INFORMATION SHOWN START
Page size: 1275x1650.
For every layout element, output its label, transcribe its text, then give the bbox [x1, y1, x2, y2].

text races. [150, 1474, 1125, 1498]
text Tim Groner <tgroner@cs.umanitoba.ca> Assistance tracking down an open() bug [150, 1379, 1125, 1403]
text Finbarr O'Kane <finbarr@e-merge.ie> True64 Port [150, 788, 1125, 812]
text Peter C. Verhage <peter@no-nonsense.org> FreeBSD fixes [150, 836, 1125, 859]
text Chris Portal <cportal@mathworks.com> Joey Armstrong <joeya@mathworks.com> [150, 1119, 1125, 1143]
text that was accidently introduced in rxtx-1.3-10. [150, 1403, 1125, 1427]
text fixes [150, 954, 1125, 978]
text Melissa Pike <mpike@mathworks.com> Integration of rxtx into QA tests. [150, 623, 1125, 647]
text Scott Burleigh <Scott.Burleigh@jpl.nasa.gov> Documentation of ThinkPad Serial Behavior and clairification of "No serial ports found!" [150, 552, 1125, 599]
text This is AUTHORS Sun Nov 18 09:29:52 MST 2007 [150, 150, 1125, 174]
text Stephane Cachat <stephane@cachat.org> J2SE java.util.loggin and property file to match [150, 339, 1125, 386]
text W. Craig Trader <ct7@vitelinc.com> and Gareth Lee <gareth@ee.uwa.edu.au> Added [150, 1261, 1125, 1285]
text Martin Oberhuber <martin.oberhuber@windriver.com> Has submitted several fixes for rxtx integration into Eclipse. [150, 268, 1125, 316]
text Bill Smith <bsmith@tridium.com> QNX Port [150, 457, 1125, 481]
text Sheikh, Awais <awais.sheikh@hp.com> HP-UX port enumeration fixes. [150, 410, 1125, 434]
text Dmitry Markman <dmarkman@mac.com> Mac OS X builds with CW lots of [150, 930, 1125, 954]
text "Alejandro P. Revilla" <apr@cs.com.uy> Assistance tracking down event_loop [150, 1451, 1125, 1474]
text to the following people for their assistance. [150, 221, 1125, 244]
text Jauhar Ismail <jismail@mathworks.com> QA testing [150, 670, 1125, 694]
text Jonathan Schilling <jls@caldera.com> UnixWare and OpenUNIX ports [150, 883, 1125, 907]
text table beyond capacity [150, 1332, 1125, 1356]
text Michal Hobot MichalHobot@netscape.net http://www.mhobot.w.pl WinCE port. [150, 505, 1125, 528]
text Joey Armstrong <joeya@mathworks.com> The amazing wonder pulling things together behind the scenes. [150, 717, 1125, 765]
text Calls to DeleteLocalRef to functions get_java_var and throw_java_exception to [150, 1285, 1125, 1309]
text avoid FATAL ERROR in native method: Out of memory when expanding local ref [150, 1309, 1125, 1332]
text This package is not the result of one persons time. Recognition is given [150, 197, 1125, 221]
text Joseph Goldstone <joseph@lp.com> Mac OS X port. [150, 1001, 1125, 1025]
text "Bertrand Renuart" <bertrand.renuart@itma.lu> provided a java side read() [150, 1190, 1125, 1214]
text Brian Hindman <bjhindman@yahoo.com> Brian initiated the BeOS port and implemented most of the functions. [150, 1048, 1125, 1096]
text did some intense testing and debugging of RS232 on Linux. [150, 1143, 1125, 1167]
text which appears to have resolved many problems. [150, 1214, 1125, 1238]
INFORMATION SHOWN END
Find the word "This" in the listing above. Copy each line where it appears.

text This is AUTHORS Sun Nov 18 09:29:52 MST 2007 [150, 150, 1125, 174]
text This package is not the result of one persons time. Recognition is given [150, 197, 1125, 221]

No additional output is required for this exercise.